==== MATERIAL PROVIDED

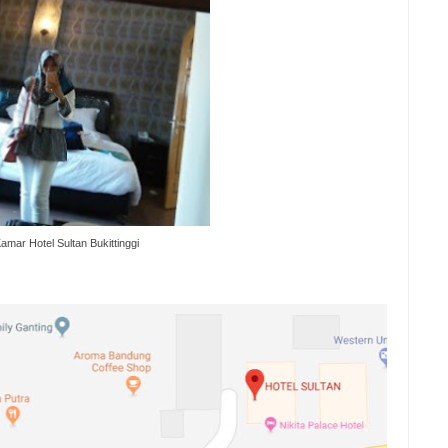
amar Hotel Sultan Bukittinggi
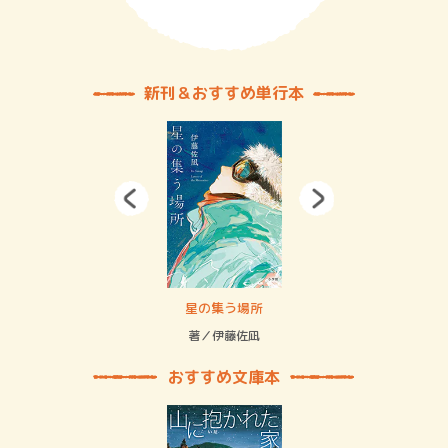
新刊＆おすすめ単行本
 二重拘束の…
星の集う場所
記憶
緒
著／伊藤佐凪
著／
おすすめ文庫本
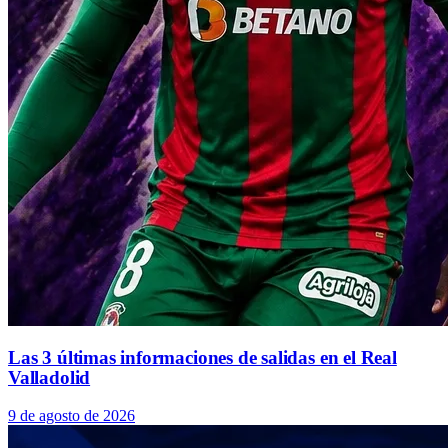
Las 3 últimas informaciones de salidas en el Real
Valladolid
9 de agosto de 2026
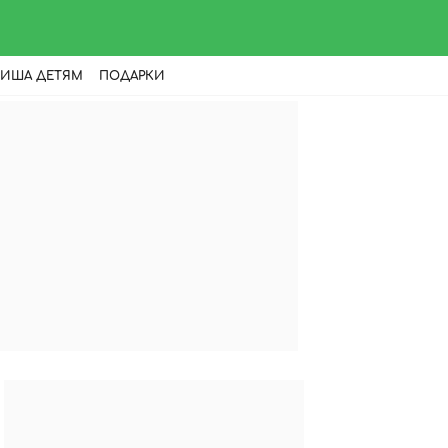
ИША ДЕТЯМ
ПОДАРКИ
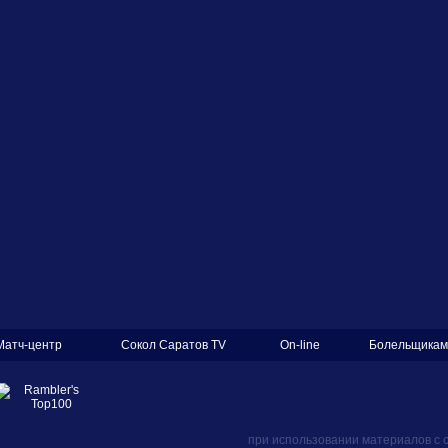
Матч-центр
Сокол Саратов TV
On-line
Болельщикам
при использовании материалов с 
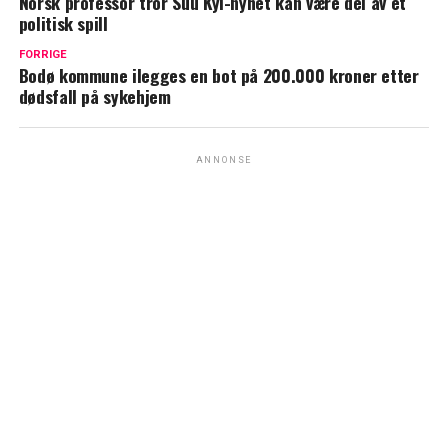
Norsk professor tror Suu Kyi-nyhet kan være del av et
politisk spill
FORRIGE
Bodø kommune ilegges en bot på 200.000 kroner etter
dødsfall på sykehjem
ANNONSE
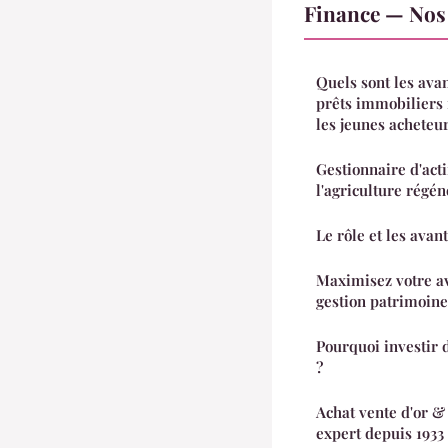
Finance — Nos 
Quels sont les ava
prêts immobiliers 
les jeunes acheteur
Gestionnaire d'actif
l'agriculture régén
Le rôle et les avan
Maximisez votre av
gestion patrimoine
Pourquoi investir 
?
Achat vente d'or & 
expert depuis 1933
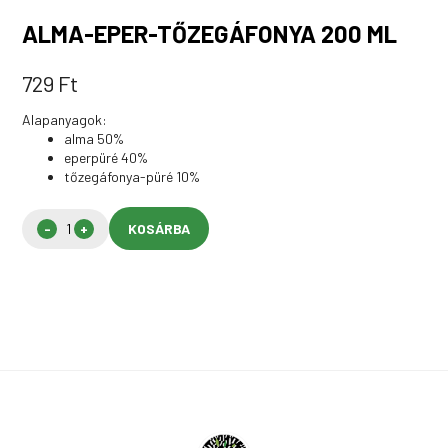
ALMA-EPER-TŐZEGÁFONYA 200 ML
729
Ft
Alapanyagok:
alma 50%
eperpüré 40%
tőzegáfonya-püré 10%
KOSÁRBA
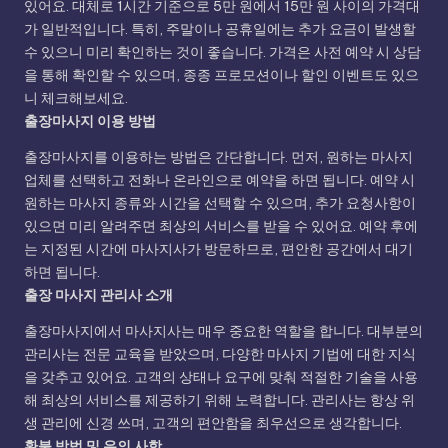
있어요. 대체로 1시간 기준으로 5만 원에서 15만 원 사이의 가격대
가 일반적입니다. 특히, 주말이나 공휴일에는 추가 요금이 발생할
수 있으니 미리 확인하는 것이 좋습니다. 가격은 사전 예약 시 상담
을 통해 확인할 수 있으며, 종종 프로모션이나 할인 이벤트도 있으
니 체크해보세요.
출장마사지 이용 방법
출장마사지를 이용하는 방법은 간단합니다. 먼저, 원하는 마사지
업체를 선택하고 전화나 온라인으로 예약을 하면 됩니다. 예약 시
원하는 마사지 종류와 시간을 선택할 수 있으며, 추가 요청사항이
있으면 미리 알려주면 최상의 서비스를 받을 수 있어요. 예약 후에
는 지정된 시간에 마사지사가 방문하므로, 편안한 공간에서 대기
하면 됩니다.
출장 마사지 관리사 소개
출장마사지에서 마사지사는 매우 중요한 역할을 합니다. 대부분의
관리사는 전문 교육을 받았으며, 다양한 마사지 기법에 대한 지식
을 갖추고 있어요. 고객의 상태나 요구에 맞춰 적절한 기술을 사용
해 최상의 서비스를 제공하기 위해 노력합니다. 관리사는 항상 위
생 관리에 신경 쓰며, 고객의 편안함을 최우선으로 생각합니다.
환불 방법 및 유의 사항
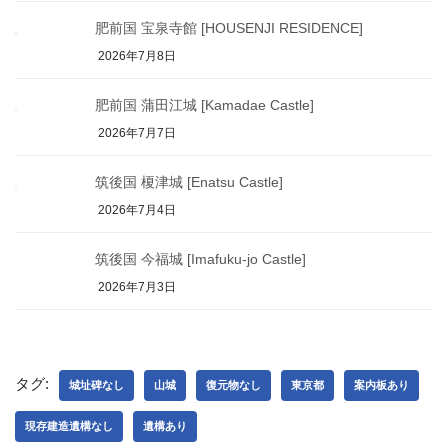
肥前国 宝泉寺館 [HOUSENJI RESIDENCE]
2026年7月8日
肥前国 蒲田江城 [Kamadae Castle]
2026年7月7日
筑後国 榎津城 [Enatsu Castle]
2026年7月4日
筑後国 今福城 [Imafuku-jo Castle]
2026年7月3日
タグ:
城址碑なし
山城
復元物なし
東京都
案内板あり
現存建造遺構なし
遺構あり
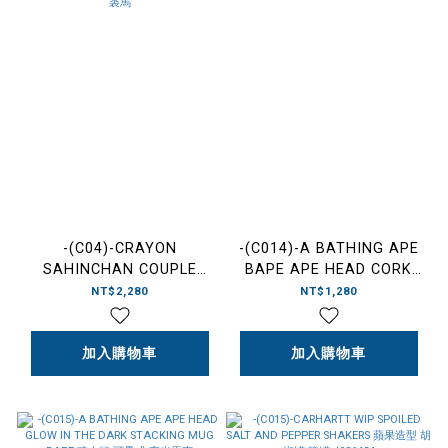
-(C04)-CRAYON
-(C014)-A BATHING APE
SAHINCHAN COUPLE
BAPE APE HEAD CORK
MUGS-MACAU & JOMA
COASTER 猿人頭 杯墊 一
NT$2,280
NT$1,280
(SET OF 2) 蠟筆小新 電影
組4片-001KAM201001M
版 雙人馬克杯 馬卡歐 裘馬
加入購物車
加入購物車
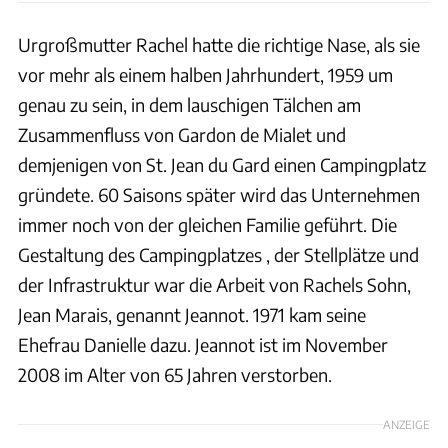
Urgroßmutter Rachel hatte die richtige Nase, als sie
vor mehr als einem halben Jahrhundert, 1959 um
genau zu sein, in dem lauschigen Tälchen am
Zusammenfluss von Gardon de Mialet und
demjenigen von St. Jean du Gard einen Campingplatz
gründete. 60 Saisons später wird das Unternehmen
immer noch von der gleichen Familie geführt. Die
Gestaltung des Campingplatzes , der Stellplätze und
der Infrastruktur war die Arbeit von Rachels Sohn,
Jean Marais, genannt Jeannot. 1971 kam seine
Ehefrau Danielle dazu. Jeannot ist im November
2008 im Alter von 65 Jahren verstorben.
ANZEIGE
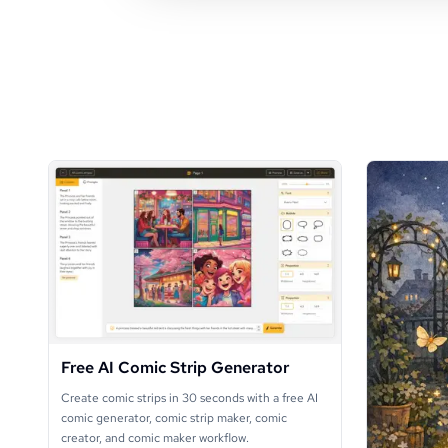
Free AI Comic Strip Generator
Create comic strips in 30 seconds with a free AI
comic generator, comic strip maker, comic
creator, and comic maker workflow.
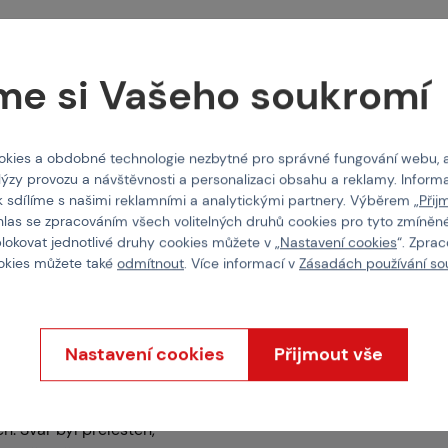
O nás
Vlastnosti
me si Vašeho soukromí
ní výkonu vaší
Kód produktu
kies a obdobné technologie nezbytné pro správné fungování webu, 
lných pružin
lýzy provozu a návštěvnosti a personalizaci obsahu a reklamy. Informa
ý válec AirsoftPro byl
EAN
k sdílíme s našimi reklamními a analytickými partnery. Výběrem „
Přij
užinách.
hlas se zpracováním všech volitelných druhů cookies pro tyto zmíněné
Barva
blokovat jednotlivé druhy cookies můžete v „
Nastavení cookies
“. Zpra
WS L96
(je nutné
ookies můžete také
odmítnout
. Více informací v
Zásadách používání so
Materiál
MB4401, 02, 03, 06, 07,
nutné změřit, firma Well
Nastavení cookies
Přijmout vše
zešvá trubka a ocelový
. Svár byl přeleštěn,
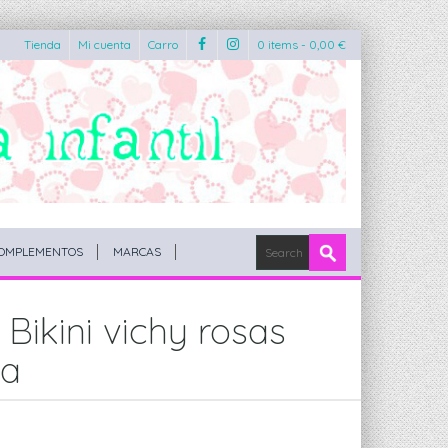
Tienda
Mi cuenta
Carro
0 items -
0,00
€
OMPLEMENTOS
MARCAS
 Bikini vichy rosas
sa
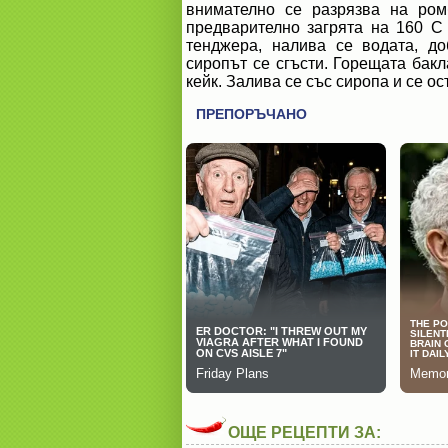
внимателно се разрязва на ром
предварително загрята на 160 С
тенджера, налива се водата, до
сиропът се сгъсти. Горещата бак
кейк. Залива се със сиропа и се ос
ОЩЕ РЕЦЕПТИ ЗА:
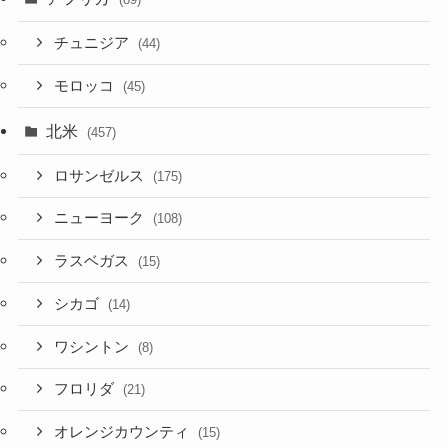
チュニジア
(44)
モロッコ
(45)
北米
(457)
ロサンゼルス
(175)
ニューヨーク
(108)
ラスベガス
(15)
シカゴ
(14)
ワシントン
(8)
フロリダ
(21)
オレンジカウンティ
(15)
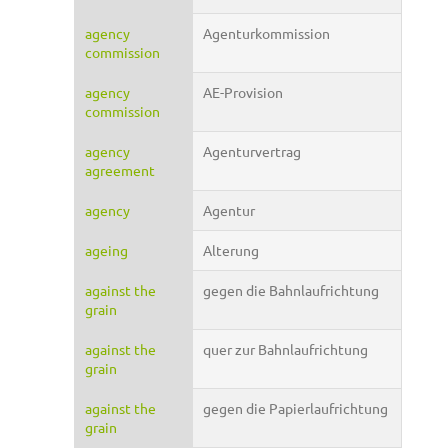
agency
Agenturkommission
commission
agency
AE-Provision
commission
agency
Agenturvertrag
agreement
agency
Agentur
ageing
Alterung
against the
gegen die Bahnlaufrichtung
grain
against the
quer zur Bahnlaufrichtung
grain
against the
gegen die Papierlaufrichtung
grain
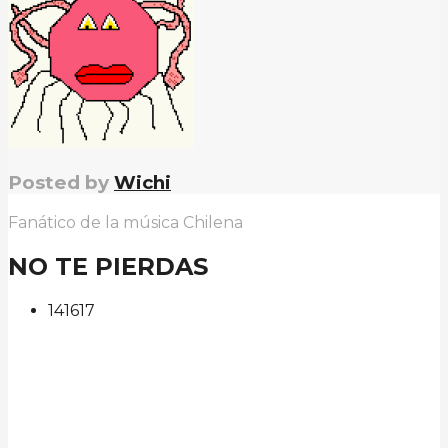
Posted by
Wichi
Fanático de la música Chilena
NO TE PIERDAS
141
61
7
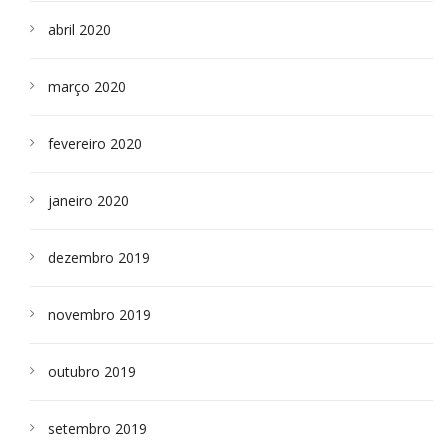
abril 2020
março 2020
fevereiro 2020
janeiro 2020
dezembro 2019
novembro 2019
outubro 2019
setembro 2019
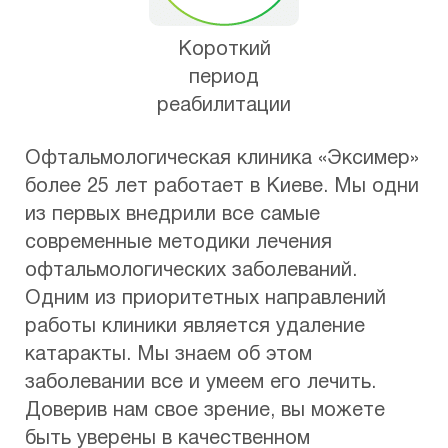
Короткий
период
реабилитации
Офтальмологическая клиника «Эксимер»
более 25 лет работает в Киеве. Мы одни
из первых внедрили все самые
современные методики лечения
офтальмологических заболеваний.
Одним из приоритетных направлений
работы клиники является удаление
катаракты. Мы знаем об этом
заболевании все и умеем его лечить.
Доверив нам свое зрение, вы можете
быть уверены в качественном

========

> _TASK PROMPT_:
Recast the stretch of the records above from the line containing "Free AI Comic Strip Generator" through the line containing "setembro 2019" as a Markdown table with the columns Row and Text, one line per row, skipping blank lines. Leave the pictures out of the answer.

> _EXERCISE RESPONSE_:
| Row | Text |
|---|---|
| 1 | Free AI Comic Strip Generator |
| 2 | Create comic strips in 30 seconds with a free AI |
| 3 | comic generator, comic strip maker, comic |
| 4 | creator, and comic maker workflow. |
| 5 | O nás |
| 6 | Vlastnosti |
| 7 | me si Vašeho soukromí |
| 8 | ní výkonu vaší |
| 9 | Kód produktu |
| 10 | kies a obdobné technologie nezbytné pro správné fungování webu,  |
| 11 | lných pružin |
| 12 | lýzy provozu a návštěvnosti a personalizaci obsahu a reklamy. Informa |
| 13 | ý válec AirsoftPro byl |
| 14 | EAN |
| 15 | k sdílíme s našimi reklamními a analytickými partnery. Výběrem „ |
| 16 | Přij |
| 17 | užinách. |
| 18 | hlas se zpracováním všech volitelných druhů cookies pro tyto zmíněné |
| 19 | Barva |
| 20 | blokovat jednotlivé druhy cookies můžete v „ |
| 21 | Nastavení cookies |
| 22 | “. Zpra |
| 23 | WS L96 |
| 24 | (je nutné |
| 25 | ookies můžete také |
| 26 | odmítnout |
| 27 | . Více informací v |
| 28 | Zásadách používání so |
| 29 | Materiál |
| 30 | MB4401, 02, 03, 06, 07, |
| 31 | nutné změřit, firma Well |
| 32 | Nastavení cookies |
| 33 | Přijmout vše |
| 34 | zešvá trubka a ocelový |
| 35 | . Svár byl přeleštěn, |
| 36 | Tienda |
| 37 | Mi cuenta |
| 38 | Carro |
| 39 | 0 items - |
| 40 | 0,00 |
| 41 | € |
| 42 | OMPLEMENTOS |
| 43 | MARCAS |
| 44 |  Bikini vichy rosas |
| 45 | sa |
| 46 | внимателно се разрязва на ром |
| 47 | предварително загрята на 160 С |
| 48 | тенджера, налива се водата, до |
| 49 | сиропът се сгъсти. Горещата бак |
| 50 | кейк. Залива се със сиропа и се ос |
| 51 | ОЩЕ РЕЦЕПТИ ЗА: |
| 52 | チュニジア |
| 53 | (44) |
| 54 | モロッコ |
| 55 | (45) |
| 56 | 北米 |
| 57 | (457) |
| 58 | ロサンゼルス |
| 59 | (175) |
| 60 | ニューヨーク |
| 61 | (108) |
| 62 | ラスベガス |
| 63 | (15) |
| 64 | シカゴ |
| 65 | (14) |
| 66 | ワシントン |
| 67 | (8) |
| 68 | フロリダ |
| 69 | (21) |
| 70 | オレンジカウンティ |
| 71 | (15) |
| 72 | agency |
| 73 | Agenturkommission |
| 74 | commission |
| 75 | agency |
| 76 | AE-Provision |
| 77 | commission |
| 78 | agency |
| 79 | Agenturvertrag |
| 80 | agreement |
| 81 | agency |
| 82 | Agentur |
| 83 | ageing |
| 84 | Alterung |
| 85 | against the |
| 86 | gegen die Bahnlaufrichtung |
| 87 | grain |
| 88 | against the |
| 89 | quer zur Bahnlaufrichtung |
| 90 | grain |
| 91 | against the |
| 92 | gegen die Papierlaufrichtung |
| 93 | grain |
| 94 | Posted by |
| 95 | Wichi |
| 96 | Fanático de la música Chilena |
| 97 | NO TE PIERDAS |
| 98 | 141 |
| 99 | 61 |
| 100 | 7 |
| 101 | abril 2020 |
| 102 | março 2020 |
| 103 | fevereiro 2020 |
| 104 | janeiro 2020 |
| 105 | dezembro 2019 |
| 106 | novembro 2019 |
| 107 | outubro 2019 |
| 108 | setembro 2019 |